Segment Open
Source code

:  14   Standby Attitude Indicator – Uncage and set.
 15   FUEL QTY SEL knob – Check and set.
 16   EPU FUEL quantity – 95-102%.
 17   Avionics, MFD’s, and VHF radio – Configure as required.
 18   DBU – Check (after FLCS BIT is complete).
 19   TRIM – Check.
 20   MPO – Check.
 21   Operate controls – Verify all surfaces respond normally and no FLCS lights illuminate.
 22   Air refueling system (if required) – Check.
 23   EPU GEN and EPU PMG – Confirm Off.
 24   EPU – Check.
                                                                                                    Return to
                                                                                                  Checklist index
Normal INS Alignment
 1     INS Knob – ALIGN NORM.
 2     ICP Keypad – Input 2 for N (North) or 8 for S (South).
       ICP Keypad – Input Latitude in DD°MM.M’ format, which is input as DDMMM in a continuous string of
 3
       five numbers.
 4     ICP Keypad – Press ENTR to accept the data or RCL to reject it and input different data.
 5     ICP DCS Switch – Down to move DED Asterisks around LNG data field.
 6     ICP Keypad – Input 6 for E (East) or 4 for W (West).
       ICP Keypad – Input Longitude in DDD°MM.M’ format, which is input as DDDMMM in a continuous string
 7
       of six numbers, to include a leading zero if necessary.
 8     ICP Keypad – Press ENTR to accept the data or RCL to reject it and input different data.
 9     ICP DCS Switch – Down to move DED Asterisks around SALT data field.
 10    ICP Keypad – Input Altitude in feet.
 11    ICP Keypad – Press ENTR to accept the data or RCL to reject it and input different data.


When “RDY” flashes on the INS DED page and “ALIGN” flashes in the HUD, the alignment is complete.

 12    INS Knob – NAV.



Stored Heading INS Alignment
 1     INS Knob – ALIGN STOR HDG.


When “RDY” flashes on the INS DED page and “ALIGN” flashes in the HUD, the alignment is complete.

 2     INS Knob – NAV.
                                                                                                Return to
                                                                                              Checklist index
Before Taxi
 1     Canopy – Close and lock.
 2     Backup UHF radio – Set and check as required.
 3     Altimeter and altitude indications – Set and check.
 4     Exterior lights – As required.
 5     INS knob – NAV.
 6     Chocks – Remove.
Segment Closed
**What is being asked:** All lines from the one containing "ALIGN STOR HDG." through the last line of the data must be set down exactly. No other lines belong in the answer.

**Answer to the exercise:**
 1     INS Knob – ALIGN STOR HDG.


When “RDY” flashes on the INS DED page and “ALIGN” flashes in the HUD, the alignment is complete.

 2     INS Knob – NAV.
                                                                                                Return to
                                                                                              Checklist index
Before Taxi
 1     Canopy – Close and lock.
 2     Backup UHF radio – Set and check as required.
 3     Altimeter and altitude indications – Set and check.
 4     Exterior lights – As required.
 5     INS knob – NAV.
 6     Chocks – Remove.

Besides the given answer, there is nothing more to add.